Manque d’information
Le verre précontraint n’est plus utilisé dans l’industrie du bâtiment et de l’automobile, car il ne répond plus aux normes de sécurité. Depuis une vingtaine d’années, une nouvelle technique de fabrication a progressivement été adoptée par les milieux industriels. On l’appelle le verre sandwich: il est composé de plusieurs couches de verre, entre lesquelles sont placées des feuilles de plastique. Il est ainsi beaucoup moins fragile et il faut un véritable choc pour le fissurer. Toutefois, il ne se casse pas.
Or, dans le secteur des meubles, il n’y a pas de réglementation spécifique pour l’utilisation du verre, ce marché n’étant pas
très important. Pourtant, le verre sandwich est presque meilleur marché que le précontraint. «Les menuisiers continuent à utiliser ce dernier uniquement par habitude et par méconnaissance du verre sandwich, note Alfred Neuenschwander et de conclure: Pour abolir le sécurit dans le mobilier, il suffirait que les commerçants exigent de leurs fournisseurs d’utiliser du verre sandwich, ce qui ne représente aucun inconvénient pour eux.»
Y.-A. C.
Ce que dit la loi
L’utilisation normale doit être garantie
Du point de vue légal, la maison Moyard SA, à qui les Pointet ont acheté leur table, doit réparer le dommage à ses frais, même si aucun défaut n’était apparent à la livraison. En effet, selon le Code des obligations, le défaut se définit comme l’absence d’une qualité dont le vendeur avait promis l’existence ou à laquelle l’acheteur pouvait s’attendre. En ce sens, l’explosion d’un plateau en verre en est un, puisque le vendeur est tenu de garantir une certaine résistance, permettant ainsi une utilisation normale de la table.

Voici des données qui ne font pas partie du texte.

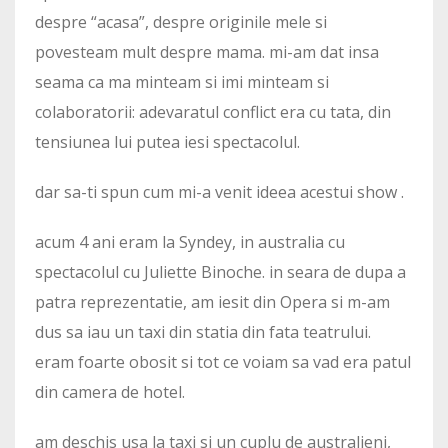
despre “acasa”, despre originile mele si
povesteam mult despre mama. mi-am dat insa
seama ca ma minteam si imi minteam si
colaboratorii: adevaratul conflict era cu tata, din
tensiunea lui putea iesi spectacolul.
dar sa-ti spun cum mi-a venit ideea acestui show .
acum 4 ani eram la Syndey, in australia cu
spectacolul cu Juliette Binoche. in seara de dupa a
patra reprezentatie, am iesit din Opera si m-am
dus sa iau un taxi din statia din fata teatrului.
eram foarte obosit si tot ce voiam sa vad era patul
din camera de hotel.
am deschis usa la taxi si un cuplu de australieni,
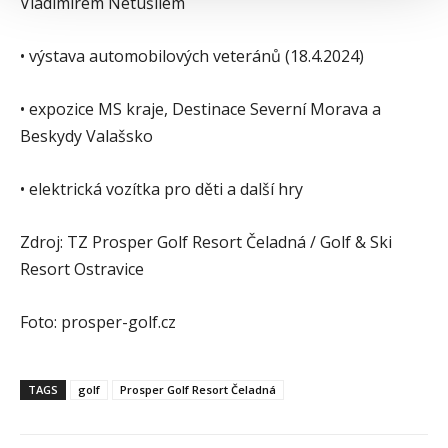
Vladimírem Netušilem
• výstava automobilových veteránů (18.4.2024)
• expozice MS kraje, Destinace Severní Morava a
Beskydy Valašsko
• elektrická vozítka pro děti a další hry
Zdroj: TZ Prosper Golf Resort Čeladná / Golf & Ski
Resort Ostravice
Foto: prosper-golf.cz
TAGS
golf
Prosper Golf Resort Čeladná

Pourtant Jean Winkler, directeur de Moyard SA, refuse d’entrer en matière, car il estime qu’il faudrait la preuve que la table a été utilisée de manière normale avant qu’elle n’éclate. Mais selon la loi, c’est à lui de prouver que les Pointet n’ont pas utilisé leur table normalement. Nos lecteurs étaient donc dans leur bon droit en exigeant le remplacement de cette table.
A relever encore que si des dégâts matériels ou des lésions corporelles sont provoqués par le défaut d’une marchandise, la victime doit supporter jusqu’à 900 fr. de frais, le surplus étant à la charge du fabricant.